In the CR Oracle, a special token address 0x1111...1111 is used to represent "USD". This is used for instance for LP tokens of stableswaps (like Curve) where the amount of stablecoins owned is known, but not the percent of each of the underlying stablecoins.

By convention, FEI deposited in lending markets is reported as both PCV asset worth 0$, and protocol-owned FEI (to be deduced from circulating supply).

Reading the CR Oracle on-chain is very expensive, and should only be used in extreme situations. For instance, when Collateralization drops below 100%, the protocol can trigger backstop mechanisms to drain the amount of FEI in circulation & restore the CR above 100%.

Undercollateralization Recovery

Fei Protocol can set a reserve ratio target <= 100% (currently exactly 100%). When the collateralization is below the target, the TribeReserveStabilizer allows users to buy FEI at $1 for newly minted TRIBE.

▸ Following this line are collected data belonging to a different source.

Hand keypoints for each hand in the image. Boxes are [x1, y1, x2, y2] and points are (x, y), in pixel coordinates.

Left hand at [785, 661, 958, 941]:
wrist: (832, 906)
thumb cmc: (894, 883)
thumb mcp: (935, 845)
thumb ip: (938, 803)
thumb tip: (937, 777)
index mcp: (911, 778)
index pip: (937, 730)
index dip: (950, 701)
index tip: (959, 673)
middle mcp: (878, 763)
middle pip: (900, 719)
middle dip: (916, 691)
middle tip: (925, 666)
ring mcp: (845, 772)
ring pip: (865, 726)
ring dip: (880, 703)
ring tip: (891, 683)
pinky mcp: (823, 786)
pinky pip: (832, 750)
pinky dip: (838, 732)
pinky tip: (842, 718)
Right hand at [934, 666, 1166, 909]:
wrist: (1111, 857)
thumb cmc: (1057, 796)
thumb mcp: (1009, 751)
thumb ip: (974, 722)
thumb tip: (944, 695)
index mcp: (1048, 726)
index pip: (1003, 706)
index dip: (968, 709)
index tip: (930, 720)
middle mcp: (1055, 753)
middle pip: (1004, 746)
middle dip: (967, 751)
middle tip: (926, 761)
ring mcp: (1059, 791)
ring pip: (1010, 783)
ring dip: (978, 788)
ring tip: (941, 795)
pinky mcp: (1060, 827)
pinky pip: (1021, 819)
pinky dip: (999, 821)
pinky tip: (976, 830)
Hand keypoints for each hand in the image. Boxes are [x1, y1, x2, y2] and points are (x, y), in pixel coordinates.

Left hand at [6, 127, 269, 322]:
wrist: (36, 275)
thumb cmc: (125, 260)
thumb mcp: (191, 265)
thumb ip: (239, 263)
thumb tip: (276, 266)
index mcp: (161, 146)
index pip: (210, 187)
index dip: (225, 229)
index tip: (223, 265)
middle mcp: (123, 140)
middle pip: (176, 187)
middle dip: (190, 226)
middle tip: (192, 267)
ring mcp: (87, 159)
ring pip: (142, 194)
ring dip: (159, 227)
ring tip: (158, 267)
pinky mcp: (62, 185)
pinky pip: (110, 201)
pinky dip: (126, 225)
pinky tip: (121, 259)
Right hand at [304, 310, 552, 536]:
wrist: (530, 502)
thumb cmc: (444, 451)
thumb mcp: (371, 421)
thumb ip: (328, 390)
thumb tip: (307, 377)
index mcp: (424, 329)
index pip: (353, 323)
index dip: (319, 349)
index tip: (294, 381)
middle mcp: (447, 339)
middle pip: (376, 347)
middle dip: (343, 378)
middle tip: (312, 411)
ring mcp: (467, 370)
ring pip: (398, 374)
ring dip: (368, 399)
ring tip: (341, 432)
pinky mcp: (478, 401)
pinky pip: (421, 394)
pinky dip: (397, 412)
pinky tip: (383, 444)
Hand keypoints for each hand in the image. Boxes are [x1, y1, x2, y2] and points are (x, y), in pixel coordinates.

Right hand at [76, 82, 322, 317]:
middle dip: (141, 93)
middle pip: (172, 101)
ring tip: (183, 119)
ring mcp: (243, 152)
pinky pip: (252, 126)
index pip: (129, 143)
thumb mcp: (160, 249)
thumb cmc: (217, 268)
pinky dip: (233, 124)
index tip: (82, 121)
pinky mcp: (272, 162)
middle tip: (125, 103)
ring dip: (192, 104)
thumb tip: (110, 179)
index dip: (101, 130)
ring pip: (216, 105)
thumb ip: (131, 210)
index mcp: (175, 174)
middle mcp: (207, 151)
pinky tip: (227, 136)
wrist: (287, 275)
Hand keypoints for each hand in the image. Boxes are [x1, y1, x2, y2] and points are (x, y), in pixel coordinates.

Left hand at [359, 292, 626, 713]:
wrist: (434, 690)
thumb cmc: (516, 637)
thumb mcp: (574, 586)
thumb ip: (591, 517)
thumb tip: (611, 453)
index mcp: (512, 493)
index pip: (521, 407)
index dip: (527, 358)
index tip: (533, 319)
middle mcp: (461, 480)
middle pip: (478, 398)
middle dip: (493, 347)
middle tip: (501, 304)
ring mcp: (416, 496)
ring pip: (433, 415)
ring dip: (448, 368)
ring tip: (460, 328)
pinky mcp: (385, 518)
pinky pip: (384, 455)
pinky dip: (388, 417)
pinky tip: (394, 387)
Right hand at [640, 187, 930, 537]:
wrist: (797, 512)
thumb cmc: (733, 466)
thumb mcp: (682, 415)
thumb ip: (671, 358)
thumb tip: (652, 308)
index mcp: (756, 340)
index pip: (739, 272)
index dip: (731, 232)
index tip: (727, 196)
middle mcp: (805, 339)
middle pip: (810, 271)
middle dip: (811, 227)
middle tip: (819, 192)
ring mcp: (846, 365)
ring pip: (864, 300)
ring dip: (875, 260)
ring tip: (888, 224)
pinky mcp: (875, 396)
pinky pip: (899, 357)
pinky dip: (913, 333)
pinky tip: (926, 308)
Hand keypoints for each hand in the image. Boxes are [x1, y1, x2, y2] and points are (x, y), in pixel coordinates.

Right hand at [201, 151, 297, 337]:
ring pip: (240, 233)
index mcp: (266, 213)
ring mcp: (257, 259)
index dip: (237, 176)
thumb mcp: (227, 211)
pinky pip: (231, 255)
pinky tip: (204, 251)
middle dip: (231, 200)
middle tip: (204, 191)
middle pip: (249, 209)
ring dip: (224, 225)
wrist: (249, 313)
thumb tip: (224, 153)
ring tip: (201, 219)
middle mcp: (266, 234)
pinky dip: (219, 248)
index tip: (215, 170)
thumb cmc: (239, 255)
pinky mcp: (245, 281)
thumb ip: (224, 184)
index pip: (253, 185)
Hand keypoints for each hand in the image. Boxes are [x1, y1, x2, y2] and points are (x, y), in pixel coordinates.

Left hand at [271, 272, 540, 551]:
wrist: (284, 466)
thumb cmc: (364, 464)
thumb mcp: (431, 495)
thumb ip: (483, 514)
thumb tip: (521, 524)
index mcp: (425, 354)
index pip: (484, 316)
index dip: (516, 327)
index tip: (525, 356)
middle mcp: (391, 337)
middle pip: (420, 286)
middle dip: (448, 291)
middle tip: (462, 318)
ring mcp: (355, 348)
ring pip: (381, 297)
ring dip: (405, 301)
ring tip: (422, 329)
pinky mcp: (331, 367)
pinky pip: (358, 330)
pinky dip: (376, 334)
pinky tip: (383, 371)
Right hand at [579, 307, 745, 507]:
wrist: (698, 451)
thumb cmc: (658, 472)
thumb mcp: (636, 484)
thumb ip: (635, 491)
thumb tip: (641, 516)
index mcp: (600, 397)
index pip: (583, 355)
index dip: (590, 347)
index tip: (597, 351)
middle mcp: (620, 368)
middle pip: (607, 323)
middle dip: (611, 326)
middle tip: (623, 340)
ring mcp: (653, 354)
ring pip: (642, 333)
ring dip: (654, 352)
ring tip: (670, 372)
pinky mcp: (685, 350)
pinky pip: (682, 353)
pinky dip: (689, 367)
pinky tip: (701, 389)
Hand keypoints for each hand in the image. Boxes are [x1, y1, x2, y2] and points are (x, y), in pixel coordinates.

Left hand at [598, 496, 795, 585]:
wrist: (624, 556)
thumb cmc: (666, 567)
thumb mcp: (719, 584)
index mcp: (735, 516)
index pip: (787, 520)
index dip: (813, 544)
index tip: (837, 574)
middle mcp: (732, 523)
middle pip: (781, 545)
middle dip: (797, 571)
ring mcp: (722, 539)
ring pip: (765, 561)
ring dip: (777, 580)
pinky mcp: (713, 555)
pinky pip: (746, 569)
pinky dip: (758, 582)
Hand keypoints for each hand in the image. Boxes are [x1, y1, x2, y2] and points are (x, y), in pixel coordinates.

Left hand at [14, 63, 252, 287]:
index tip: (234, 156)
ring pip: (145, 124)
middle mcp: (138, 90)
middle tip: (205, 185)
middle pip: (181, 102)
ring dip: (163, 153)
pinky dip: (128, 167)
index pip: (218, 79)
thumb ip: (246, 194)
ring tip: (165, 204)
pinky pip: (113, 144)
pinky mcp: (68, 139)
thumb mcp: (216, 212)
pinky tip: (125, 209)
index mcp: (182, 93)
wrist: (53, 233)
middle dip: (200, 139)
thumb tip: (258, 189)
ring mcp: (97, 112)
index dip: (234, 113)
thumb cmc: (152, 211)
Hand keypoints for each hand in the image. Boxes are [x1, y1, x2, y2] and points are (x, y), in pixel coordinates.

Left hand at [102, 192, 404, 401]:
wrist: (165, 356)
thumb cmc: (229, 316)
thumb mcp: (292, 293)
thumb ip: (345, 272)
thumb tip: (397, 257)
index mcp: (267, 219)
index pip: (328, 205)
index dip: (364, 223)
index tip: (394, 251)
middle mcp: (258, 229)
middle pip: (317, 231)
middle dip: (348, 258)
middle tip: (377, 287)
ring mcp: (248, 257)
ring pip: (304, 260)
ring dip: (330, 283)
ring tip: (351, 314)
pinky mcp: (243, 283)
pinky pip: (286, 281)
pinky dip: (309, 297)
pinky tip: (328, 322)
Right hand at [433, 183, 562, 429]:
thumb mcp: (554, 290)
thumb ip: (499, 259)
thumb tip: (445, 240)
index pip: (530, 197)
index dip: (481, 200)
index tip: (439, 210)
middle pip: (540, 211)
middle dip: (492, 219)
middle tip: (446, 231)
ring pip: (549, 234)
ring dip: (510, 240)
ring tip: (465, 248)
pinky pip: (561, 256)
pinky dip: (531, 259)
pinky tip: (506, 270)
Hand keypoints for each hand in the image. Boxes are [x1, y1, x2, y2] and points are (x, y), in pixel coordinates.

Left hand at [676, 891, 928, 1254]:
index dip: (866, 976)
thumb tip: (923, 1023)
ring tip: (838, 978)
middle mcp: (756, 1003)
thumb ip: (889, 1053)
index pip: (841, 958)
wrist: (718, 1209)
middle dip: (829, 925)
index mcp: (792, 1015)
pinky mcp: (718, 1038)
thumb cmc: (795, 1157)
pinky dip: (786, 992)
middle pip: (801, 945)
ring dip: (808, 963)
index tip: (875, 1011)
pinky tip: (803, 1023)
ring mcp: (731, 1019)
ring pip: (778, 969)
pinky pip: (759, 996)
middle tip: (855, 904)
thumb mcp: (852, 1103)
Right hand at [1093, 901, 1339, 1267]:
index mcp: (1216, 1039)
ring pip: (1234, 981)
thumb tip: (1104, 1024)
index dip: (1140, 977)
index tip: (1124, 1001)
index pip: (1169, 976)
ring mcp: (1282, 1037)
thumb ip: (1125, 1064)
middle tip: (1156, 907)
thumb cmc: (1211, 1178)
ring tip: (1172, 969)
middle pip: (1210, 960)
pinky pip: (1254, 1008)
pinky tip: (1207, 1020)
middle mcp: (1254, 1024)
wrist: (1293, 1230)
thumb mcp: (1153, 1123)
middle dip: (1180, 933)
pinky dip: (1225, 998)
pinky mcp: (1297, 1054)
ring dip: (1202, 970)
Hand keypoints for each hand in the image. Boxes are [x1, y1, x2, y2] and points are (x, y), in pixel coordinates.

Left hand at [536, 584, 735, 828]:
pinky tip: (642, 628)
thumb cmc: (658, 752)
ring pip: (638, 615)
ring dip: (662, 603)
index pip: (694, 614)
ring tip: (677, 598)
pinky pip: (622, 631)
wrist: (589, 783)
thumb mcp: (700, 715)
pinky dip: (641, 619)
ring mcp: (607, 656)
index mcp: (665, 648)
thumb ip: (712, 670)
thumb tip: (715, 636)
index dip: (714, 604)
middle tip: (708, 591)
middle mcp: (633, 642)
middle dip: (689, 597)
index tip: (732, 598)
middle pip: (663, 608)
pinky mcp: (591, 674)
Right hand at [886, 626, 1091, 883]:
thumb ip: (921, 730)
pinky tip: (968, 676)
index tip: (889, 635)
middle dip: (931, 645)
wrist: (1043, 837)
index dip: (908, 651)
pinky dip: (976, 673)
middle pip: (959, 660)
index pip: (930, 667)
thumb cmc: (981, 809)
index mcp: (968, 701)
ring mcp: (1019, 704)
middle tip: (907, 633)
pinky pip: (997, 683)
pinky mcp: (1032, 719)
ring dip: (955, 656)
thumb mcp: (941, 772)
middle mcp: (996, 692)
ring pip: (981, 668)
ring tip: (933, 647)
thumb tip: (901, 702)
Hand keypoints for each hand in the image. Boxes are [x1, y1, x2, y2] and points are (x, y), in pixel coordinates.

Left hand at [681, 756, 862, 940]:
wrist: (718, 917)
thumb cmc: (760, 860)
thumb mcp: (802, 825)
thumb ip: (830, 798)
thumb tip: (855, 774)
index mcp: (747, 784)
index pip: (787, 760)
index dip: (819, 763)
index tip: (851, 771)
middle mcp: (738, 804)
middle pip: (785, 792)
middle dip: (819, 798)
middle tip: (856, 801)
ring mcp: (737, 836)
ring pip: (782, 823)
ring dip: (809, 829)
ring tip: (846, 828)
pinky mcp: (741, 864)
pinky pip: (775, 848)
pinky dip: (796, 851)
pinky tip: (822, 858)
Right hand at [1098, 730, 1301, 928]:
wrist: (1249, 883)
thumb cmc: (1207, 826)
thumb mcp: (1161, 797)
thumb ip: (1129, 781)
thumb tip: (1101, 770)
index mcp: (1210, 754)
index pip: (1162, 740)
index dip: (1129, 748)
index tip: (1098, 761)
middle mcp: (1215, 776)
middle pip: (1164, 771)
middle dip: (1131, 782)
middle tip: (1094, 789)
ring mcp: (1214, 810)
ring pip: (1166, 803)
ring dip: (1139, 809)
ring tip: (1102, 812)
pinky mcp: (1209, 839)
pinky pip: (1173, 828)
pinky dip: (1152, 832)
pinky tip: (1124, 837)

There is one protection in place to protect against oracle issues and short term volatility, the "oracle delay". To begin the recovery, the oracle delay countdown must first be triggered once the protocol is under the reserve ratio. This is a configurable window, currently 24 hours. If the reserve ratio goes above the target during the delay window, this process can be reset.